Les réverbères dispersaient des taches orangées sur les pavés humides du quartier de la Ribeira. De ma fenêtre, le temps s’écoulait en silence, teinté de brume et du murmure lointain du Douro. Les cloches de São Bento sonnaient les heures sans empressement, comme le battement paisible d’une ville qui cache des secrets dans ses fissures.
J’ai 78 ans, une vie entière passée à manier pinceaux et toiles, capturant Porto avec la patience de celle qui attend une promesse indéfinie. Mes cheveux, désormais argentés, trahissent aux yeux des passants la simple image d’une vieille peintre. Mais mes yeux, ceux-là même qui un jour ont embrasé le monde en couleurs, gardent encore des histoires que le temps n’a su effacer.
Ce soir-là, tandis que le soleil s’effaçait derrière le pont Dom Luis I, j’ai senti que je ne peindrais aucun paysage ordinaire. Sans le vouloir, ma mémoire m’a ramenée à une silhouette échappée de mes tableaux des années plus tôt, une ombre rencontrée à la gare de São Bento, à l’époque où l’horloge indiquait cet août 1978.
Je me souviens de cette matinée comme d’un souffle à peine audible. Tandis que je mélangeais terres et ciels dans mon atelier, je voyais défiler les voyageurs, indifférents à la mystérieuse figure encapuchonnée qui attendait sur le quai numéro trois. J’ai noté, emportée par une étrange curiosité, ce mystère : cette présence presque fantomatique, hors du tumulte habituel de la gare.
Poussée par une faim que la peinture ne rassasiait plus, j’ai décidé de la suivre. Je l’ai vue franchir les arches de marbre, disparaître dans les ruelles puis se diriger vers le fleuve. Ses pas résonnaient en écho aux clapotis de l’eau contre les pierres, et l’air portait un souffle d’humidité mêlé à des souvenirs tus.
Au bord du quai de la Ribeira, le soleil mordait déjà les mats des bateaux amarrés. La silhouette s’est arrêtée, a légèrement levé le visage, et un instant, j’ai aperçu ses yeux : clairs, profonds, reflet plein d’attente de la ville même.
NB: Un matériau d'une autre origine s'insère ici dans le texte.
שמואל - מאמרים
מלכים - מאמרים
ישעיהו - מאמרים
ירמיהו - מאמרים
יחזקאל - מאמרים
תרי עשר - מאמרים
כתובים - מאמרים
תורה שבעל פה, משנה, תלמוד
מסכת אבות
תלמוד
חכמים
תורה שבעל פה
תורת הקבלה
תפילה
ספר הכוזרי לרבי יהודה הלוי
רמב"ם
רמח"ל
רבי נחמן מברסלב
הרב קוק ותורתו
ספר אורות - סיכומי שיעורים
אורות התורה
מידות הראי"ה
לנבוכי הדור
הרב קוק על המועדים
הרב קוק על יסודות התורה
Ils portaient une supplication ancienne, un secret réclamant d’être peint mais ne pouvant s’exprimer.
Je me suis approchée sans réfléchir, et alors que j’ouvrais la bouche pour parler, l’ombre a murmuré quelque chose d’incompréhensible puis s’est fondue dans la foule, comme si elle n’avait jamais existé. Seul un bout de papier froissé restait à terre : un dessin simple du pont Dom Luis I, marqué d’une tache rouge en bas. Un fragment de temps, une blessure nichée au cœur de la beauté ordinaire de Porto.
Cette nuit-là, j’ai peint jusqu’à ce que la lueur de ma lampe soit le seul phare dans la pénombre. Mon tableau renaissait sous des coups de pinceau lents, presque tremblants. Des milliers de détails prenaient place tandis que je cherchais à tisser l’histoire que cette figure ne pouvait raconter. Il y avait quelque chose dans ce dessin, dans la profondeur de ce regard mystérieux, qui détonnait, une ombre qui me capturait.
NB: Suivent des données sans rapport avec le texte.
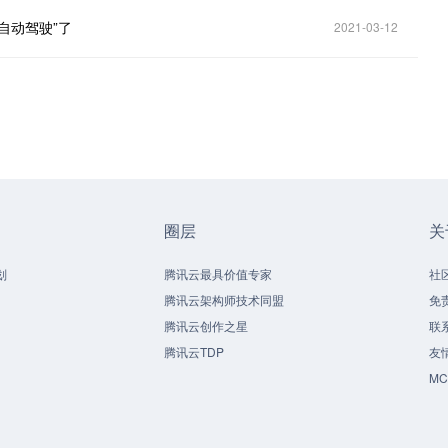
自动驾驶”了
2021-03-12
圈层
关
划
腾讯云最具价值专家
社
腾讯云架构师技术同盟
免
腾讯云创作之星
联
腾讯云TDP
友
M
Aujourd’hui, ce portrait trône silencieux dans mon atelier. Parfois, je le fixe longuement, cherchant une réponse, me demandant si cette présence fut un présage, un murmure du pont ou du Douro. Elle n’est jamais revenue, mais je n’ai pas besoin de preuves ; Porto, avec sa mélancolie éternelle, me murmure que certaines choses ne se comprennent qu’à travers l’art.
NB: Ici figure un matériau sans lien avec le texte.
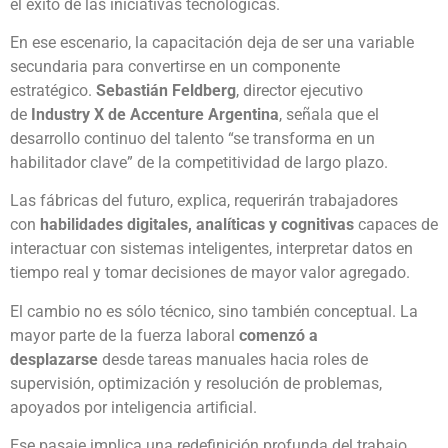
el éxito de las iniciativas tecnológicas.
En ese escenario, la capacitación deja de ser una variable
secundaria para convertirse en un componente
estratégico.
Sebastián Feldberg
, director ejecutivo
de
Industry X de Accenture Argentina
, señala que el
desarrollo continuo del talento “se transforma en un
habilitador clave” de la competitividad de largo plazo.
Las fábricas del futuro, explica, requerirán trabajadores
con
habilidades digitales, analíticas y cognitivas
capaces de
interactuar con sistemas inteligentes, interpretar datos en
tiempo real y tomar decisiones de mayor valor agregado.
El cambio no es sólo técnico, sino también conceptual. La
mayor parte de la fuerza laboral
comenzó a
desplazarse
desde tareas manuales hacia roles de
supervisión, optimización y resolución de problemas,
apoyados por inteligencia artificial.
Ese pasaje implica una redefinición profunda del trabajo,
Dehors, la ville continue son battement lent, et moi, dans mon coin, je poursuis mes toiles – non pour peindre ce que je vois, mais ce que je ressens sous la lumière brisée entre les pierres. Car quelque part, caché entre le pont et la gare, palpite encore ce qui n’a pas été dit : un mystère au cœur de la brume et de l’eau.